Time to learn about middles. If you'll remember, I wrote a post a few weeks ago saying my story Settled had a poor storyline. In particular, it was conflict-challenged and the story did not progress well because of it. I said I would research and learn more so as to improve.
That means I returned to the Writing Excuses podcast today, listening to this session in particular. It's about middles. I have always had issues with middles, and it's time to resolve that.
The main takeaway was that a middle should be full of try-fail cycles. The conflict is introduced in the beginning, then the protagonist spends their time trying to resolve it. Just before the end, matters get even worse and the protagonist tries one last time. This allows the end to feel more triumphant.
In essence, the middle is the struggle.
For example, The Odyssey. Odysseus stops at many islands, trying to get home. He tries and fails and tries again, continuing onward--and just when he is home free, he realizes he has to fight at home, too. Note that he loses men left and right and he never emerges from a scene unscathed. Every action should have an effect on the storyline. Let there be consequences. The middle shapes the end.
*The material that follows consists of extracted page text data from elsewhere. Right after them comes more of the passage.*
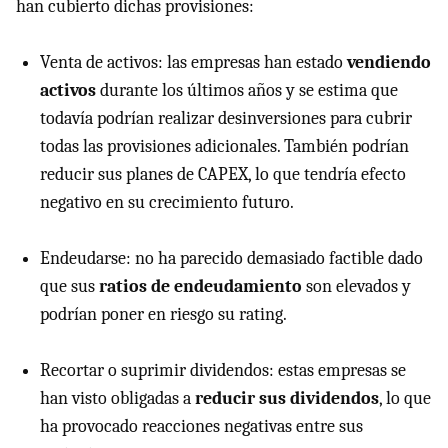
han cubierto dichas provisiones:
Venta de activos: las empresas han estado
vendiendo
activos
durante los últimos años y se estima que
todavía podrían realizar desinversiones para cubrir
todas las provisiones adicionales. También podrían
reducir sus planes de CAPEX, lo que tendría efecto
negativo en su crecimiento futuro.
Endeudarse: no ha parecido demasiado factible dado
que sus
ratios de endeudamiento
son elevados y
podrían poner en riesgo su rating.
Recortar o suprimir dividendos: estas empresas se
han visto obligadas a
reducir sus dividendos
, lo que
ha provocado reacciones negativas entre sus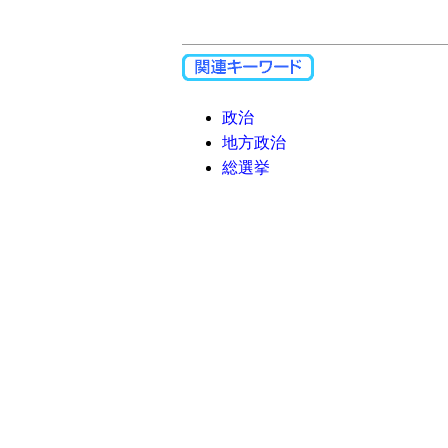
政治
地方政治
総選挙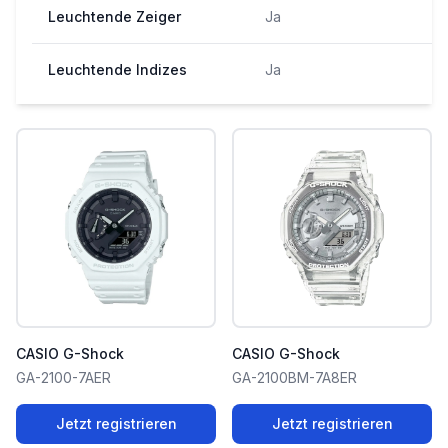
Leuchtende Zeiger
Ja
Leuchtende Indizes
Ja
CASIO G-Shock
CASIO G-Shock
GA-2100-7AER
GA-2100BM-7A8ER
Jetzt registrieren
Jetzt registrieren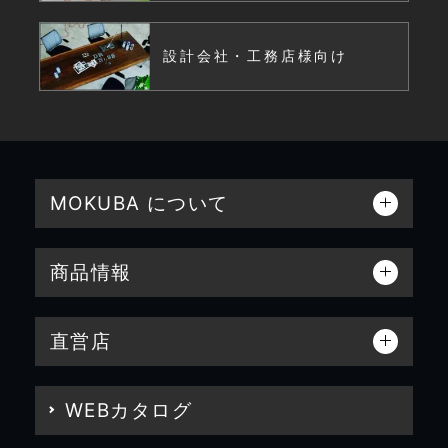
設計会社・工務店様向け
MOKUBA について
商品情報
直営店
WEBカタログ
Let's say Settled had a conflict of one of Mel's projects getting out of hand and one of the neighbors calls the cops on them. Insert some tension by Jeff not telling Mel it had happened, and the middle starts when Jeff goes to the station to talk it over. There, instead of smoothing things over, he finds out this was the fifth or even tenth time they've been reported, so they are being fined. He doesn't have the money on him, so he says he will figure something out, please give me a week. That is try and fail cycle one. When he gets home, Mel is in tears over the American flag, which got snared in her sewing machine and now looks like a mess. He comforts her and doesn't have it in him to tell her about the police. Before bed, he looks at their bank account and finds he is short unless he uses their savings account. It continues on until he falls in the elevator and somehow the conflict is resolved...Mel meets the police and they realize she is harmless. Or she sells the fixed American flag and that covers it. Something that follows from details in the middle, anyway. Point is, it needed a conflict so it could grow a middle.
Which means next week will be about conflict.
Other things I learned or was reminded of:
Have fun writing the middle. If it isn't fun for you, it won't entertain the reader.
The things that go wrong must be things out of the hero's control. Let them try intelligently and well. It should work if nothing unexpected occurs. Of course, make the unexpected occur.